_Objetivo 1_
No texto sobre Putin e a guerra na Ucrânia, para quem o entrevistado olha quando vê os protestos na Rússia?
_Objetivo 2_
Dê continuidade ao texto sobre Putin e a guerra na Ucrânia, começando logo depois da última frase.

_Texto fornecido_
Hitler e Stalin não tinham armas nucleares, mas Putin tem. Você pode imaginar o autocrata russo apertando o botão?

 

Ao longo de toda a minha vida convivemos com o risco de que uma guerra nuclear fosse possível. E agora é absolutamente possível. Uma pessoa racional faria isso? Não sei. Quão racional foi invadir a Ucrânia dadas as circunstâncias…? Mas não sabemos. Estou muito mais certo de que Hitler as teria usado em um piscar de olhos. Se tivesse podido aniquilar todas as grandes cidades europeias com armas nucleares, teria feito isso antes do café da manhã.

 

Você teme uma Terceira Guerra Mundial ou acha que a derrota do governo ucraniano será suficiente para Putin?

 

Não consigo explicar em palavras o quanto estou deprimido. O incrível é que isso mostra a inutilidade de tudo o que fiz até agora. Qual é o sentido de escrever durante anos? Há uma semana tudo parecia muito mais estável. E agora? É deprimente. A Ucrânia é um país maravilhoso, conheço muita gente de lá. Mas não vejo um bom final. Como os ucranianos podem expulsar os russos? Podemos continuar a armá-los e continuarão lutando, mas os russos vão se render? Não. Talvez o melhor cenário seja uma espécie de guerra fria como em Donbass e na Crimeia. As sanções são vitais, mas vamos permitir que a Rússia se torne a Coreia do Norte?

 

Como se derruba um ditador?

 

A única solução para a crise atual é a eliminação de Putin, e isso não está em nossas mãos. Mais uma vez a história nos oferece ensinamentos. Veja como foi difícil se livrar de Hitler, e isso que a situação era diferente: você tinha que lidar com o fato de que sua eliminação não impedisse a chegada do Exército Vermelho ao seu país. Na Rússia, podem acabar com Putin e tentar começar de novo, mas como vão fazer isso se ele se sentar no final de uma mesa muito comprida...

Olhando para trás, podemos ver exemplos de que para ditadores como Putin é vital manter o apoio do Exército e dos líderes políticos, o que se consegue através da corrupção e pagando-lhes muito. O problema é que você não pode pagar a todos. É por isso que quando vejo os protestos na Rússia olho para a polícia. Imagine que 100.000 russos vão às ruas para protestar e a polícia recebe a ordem de dispersá-los e prendê-los, mas eles se recusam porque não têm dinheiro nem para comer. Esse é o início de uma revolução. A história nos mostra como é incrivelmente fácil quebrar uma coisa e como é extremamente difícil criar uma coisa. É isso que está acontecendo agora: estamos quebrando coisas.

_Informações fornecidas_
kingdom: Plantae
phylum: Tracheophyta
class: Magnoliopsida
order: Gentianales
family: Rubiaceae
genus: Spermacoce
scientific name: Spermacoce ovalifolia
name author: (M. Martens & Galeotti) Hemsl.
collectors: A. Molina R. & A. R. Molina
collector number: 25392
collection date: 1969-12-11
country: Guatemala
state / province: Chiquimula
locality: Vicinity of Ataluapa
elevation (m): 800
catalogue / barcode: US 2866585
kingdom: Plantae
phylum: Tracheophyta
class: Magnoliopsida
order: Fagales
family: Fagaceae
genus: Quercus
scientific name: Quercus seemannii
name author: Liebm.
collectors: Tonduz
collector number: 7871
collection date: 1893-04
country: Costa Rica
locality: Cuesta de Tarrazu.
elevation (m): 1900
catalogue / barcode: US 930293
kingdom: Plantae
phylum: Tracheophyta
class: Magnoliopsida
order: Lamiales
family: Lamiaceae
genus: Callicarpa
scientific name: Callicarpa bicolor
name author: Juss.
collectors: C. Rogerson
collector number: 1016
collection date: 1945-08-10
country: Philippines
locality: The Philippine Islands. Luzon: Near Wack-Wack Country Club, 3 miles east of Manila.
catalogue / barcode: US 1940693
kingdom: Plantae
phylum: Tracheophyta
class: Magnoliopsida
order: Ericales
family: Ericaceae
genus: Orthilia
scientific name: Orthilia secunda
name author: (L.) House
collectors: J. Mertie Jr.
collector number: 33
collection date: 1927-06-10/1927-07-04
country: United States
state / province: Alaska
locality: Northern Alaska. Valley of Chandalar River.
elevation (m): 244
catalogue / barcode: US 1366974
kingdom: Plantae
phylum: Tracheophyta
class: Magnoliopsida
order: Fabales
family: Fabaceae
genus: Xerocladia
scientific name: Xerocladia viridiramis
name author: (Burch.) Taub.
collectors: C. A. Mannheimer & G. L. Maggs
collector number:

_Resposta 1_
Para a polícia.

_Resposta 2_
O futuro é sombrio…

 

Eu gostaria que não fosse e pudesse ver dias felizes pela frente. Mas posso ver vários cenários ainda piores se quisermos ficar mais deprimidos. O que acontecerá quando as crianças ucranianas começarem a passar fome? O que acontecerá quando os russos cruzarem a linha bombardeando áreas civis? O que acontecerá quando começarem a destruir grandes áreas de Kiev e matar milhares de civis inocentes? O Ocidente vai ficar parado quando tem forças armadas tão poderosas para deter Putin? Imagine viver em uma pequena cidade na fronteira entre a Polônia e a Ucrânia. Num lado, todos estão protegidos do ataque russo enquanto do outro lado todos estão sendo bombardeados. Onde está a justiça nisso?

 

Os nacionalismos e os populismos ameaçaram a unidade europeia nos últimos anos. A guerra atual ajudará a fortalecer a identidade comunitária?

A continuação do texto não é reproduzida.